Aboriginal Art

Aboriginal Art

View full screen - View 1 of Lot 32. WARLIMPIRRNGA TJAPALTJARRI | MARAWA.

WARLIMPIRRNGA TJAPALTJARRI | MARAWA

Auction Closed

December 13, 10:40 PM GMT

Estimate

50,000 - 80,000 USD

Lot Details

Description

Property from a Private Collection, Perth

WARLIMPIRRNGA TJAPALTJARRI

BORN CIRCA 1959

MARAWA


Synthetic polymer paint on Belgian Linen

Bears artist’s name and Papunya Tula Artists catalogue no. WT1207086 on the reverse

60 in by 72 in (153 cm by 183 cm)

Painted at Kiwirrkurra,Western Australia in 2012 for Papunya Tula Artists, Alice Springs, Northern Territory

Private collection, Perth

In 1984 Warlimpirrnga Tjapaltjarri, a maparntjarra or ritual healer, led a small family group into the Pintupi settlement of Kiwirrkurra in the Gibson Desert. It was first time the group had experienced non-Aboriginal conditions, and where they came face to face with kartiya (people of European descent). Nearly thirty years later Warlimpirrnga’s paintings were on show at dOCUMENTA 13 in Kassel, and Salon 94 in New York City mounted an exhibition of his work under the title Maparntjarra.


At Kiwirrkurra, Warlimpirrnga served his painting apprenticeship under two established artists, both close relatives; George Tjungurrayi (born c.1947) and George Tjampu Tjapaltjarri (c.1945-2005, see Lot 28).
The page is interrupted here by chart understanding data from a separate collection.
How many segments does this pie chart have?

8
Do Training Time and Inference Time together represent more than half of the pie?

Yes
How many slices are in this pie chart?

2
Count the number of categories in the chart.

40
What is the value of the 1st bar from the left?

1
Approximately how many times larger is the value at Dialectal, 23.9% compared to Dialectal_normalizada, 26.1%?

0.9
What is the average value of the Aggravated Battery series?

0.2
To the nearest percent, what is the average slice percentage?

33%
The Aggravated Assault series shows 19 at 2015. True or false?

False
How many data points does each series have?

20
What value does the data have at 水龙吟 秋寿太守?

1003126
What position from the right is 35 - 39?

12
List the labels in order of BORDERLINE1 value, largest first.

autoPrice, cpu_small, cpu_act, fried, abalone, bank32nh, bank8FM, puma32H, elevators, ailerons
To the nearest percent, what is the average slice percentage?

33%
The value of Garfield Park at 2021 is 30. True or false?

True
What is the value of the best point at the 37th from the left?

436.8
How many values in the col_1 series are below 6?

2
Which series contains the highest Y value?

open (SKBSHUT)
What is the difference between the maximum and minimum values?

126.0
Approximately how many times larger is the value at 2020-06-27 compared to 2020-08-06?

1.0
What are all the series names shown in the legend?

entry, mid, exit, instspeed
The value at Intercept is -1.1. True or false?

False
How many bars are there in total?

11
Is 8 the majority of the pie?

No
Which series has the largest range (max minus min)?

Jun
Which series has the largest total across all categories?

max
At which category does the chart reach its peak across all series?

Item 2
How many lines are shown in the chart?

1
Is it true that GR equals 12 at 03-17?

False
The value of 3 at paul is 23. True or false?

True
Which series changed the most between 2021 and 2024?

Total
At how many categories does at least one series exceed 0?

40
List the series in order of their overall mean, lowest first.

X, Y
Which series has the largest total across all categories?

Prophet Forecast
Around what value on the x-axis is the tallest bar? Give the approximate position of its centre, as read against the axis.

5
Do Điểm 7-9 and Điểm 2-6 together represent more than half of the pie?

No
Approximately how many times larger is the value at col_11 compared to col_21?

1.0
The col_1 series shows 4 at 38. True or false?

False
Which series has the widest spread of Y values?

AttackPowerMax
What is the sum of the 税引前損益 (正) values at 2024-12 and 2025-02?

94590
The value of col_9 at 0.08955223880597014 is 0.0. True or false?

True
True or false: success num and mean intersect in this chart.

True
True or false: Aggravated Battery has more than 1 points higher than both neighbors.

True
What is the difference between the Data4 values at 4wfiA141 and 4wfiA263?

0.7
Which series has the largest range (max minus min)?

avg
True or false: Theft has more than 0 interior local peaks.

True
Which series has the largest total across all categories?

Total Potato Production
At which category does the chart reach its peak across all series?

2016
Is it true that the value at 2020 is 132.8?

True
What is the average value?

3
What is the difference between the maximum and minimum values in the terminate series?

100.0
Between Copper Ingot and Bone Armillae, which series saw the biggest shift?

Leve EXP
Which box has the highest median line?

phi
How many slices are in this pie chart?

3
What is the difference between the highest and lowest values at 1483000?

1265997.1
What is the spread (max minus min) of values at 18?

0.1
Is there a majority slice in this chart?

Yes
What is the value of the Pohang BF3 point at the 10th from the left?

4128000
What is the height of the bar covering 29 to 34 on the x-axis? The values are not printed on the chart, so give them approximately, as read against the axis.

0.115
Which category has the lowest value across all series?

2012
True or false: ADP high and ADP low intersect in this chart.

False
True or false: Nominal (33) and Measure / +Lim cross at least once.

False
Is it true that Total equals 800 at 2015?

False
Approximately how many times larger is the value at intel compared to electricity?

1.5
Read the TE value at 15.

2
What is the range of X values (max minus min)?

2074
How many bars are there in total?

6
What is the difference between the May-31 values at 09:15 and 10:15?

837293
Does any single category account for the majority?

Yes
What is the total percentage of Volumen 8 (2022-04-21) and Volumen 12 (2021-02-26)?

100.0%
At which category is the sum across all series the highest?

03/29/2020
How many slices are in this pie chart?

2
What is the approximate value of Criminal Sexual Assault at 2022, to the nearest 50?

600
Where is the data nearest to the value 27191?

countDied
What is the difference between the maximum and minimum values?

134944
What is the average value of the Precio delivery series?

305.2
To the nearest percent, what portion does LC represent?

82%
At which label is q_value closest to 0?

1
His first solo exhibition at Gallery Gabrielle Pizzi in 1988 was donated in full to the National Gallery of Victoria in Melbourne.1 By 2000, his Dingo Dreaming of 1988 was included in the ground-breaking exhibition Papunya Tula: Genesis and Genius at the Art Gallery of New South Wales, Sydney.2 


Warlimpirrnga’s inspiration and the subject of his paintings is the country he traversed through the early part of his life around the salt lake of Wilkinkarra (Lake Mackay) in the very heart of the Australian continent. True to the tenets of Pintupi art, rather than merely depict the land, Warlimpirrnga’s canvases teem with a visual dynamic that pulsates to evoke the sacred powers of the supernatural creators, the Tingari, who established Pintupi law and ritual. The designs in his pictures relate to those incised into ceremonial pearl shells that form an essential part of the maparntjarra’s equipment. While pearl shells originate from the coastal regions far to the northwest, they are traded along well-established traditional exchange routes for thousands of miles across the continent, reaching far into the desert regions of western and central Australia, and beyond.


1. The works were donated by the collectors the late Ron Castan AM QC and Nellie Castan.

2. Dingo Dreaming, 1988, in the collection of the National Gallery of Victoria, is illustrated in Perkins, H. and H. Fink (eds), Papunya Tula: Genesis and Genius, Art Gallery of New South Wales in association with Papunya Tula Artists, Sydney, 2000, p. 102.